This debut feature may be raw at times, but there’s an undeniable organic quality to the filmmaking about a young man who meets a trans woman in the New York kiki scene.
Dir. Danielle Lessovitz
2019 | USA | Drama/Romance | 94 mins | English
R21 (passed clean) for sexual scenes
Cast: Fionn Whitehead, Leyna Bloom, McCaul Lombardi
Plot: Paul arrives in New York and quickly catches eyes with Wye, a girl voguing on the sidewalk. After Paul seeks her out in secret, an intense love between them blossoms. But when Paul discovers Wye is trans, he is forced to confront his own identity and what it means to belong.
Awards: Nom. for Camera d’Or, Queer Palm & Un Certain Regard Award (Cannes)
International Sales: MK2
Subject Matter: Moderate
Narrative Style: Straightforward
Audience Type: Slightly Arthouse
(Reviewed on screener for Love & Pride Film Festival 2019)
Executive-produced by the legendary Martin Scorsese, Port Authority shares a similar spirit in charting the gritty underbelly of New York that he had so invigoratingly captured in his early work.
But this contemporaneous piece has a different tone in that it is imbued with a modern romantic sensibility. Perhaps more specifically, it is set against the city’s energetic kiki scene, where LGBT openness is celebrated via ballroom-style drag subculture.
Writer-director Danielle Lessovitz gives her debut feature a burgeoning relationship between two lead characters that is developed with real organicity. One of them, Paul, is played by Fionn Whitehead (who had a breakout role in Dunkirk (2017)), while the other, Wye, is played by transgender model-dancer Leyna Bloom in her acting debut.
Leyna Bloom became the first transgender woman of color to star as the lead of a movie that competed at the Cannes Film Festival.
Bloom’s performance is magnetic, though it is not at all showy. Even when she dances, it is not about style or sensuality, but the taking in of life, and of being at one with oneself.

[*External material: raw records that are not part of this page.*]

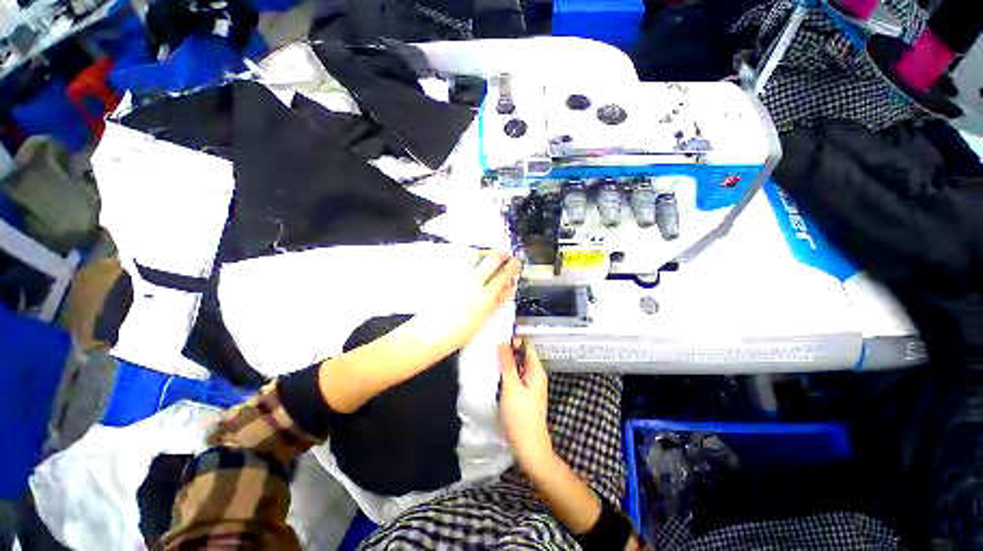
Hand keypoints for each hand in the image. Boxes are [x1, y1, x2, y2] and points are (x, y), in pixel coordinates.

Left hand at [406, 252, 519, 355]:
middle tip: (505, 254)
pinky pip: (461, 260)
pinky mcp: (446, 273)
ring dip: (484, 254)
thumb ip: (497, 301)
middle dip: (501, 255)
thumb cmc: (458, 332)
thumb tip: (508, 287)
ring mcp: (459, 275)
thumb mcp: (483, 319)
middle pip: (492, 260)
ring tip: (488, 255)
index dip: (512, 267)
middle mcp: (473, 280)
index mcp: (485, 295)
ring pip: (476, 256)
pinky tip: (470, 260)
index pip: (504, 275)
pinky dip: (468, 258)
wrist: (429, 333)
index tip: (515, 262)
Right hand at [498, 338, 553, 470]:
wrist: (528, 446)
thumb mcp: (511, 386)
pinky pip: (515, 376)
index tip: (498, 340)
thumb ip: (507, 363)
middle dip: (508, 350)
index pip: (527, 346)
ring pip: (518, 366)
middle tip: (491, 349)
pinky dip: (506, 373)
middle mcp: (535, 374)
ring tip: (491, 360)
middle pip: (522, 355)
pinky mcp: (524, 394)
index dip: (514, 340)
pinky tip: (496, 376)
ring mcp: (530, 385)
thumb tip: (502, 342)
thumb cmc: (520, 415)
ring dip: (506, 362)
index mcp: (536, 370)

One might market Port Authority as a young man-meets-trans woman love story, but while straightforward and at times predictable, it is also more psychological complex than it appears to be.
There is a real struggle to relate to one another in a dog-eat-dog world characterised by bullies and the bullied, yet the queer characters here are effervescent in their approach to living—they believe in the power of communities to heal themselves.
Best of all, they identify with the strong undercurrent of love and respect that powers through these hidden communities.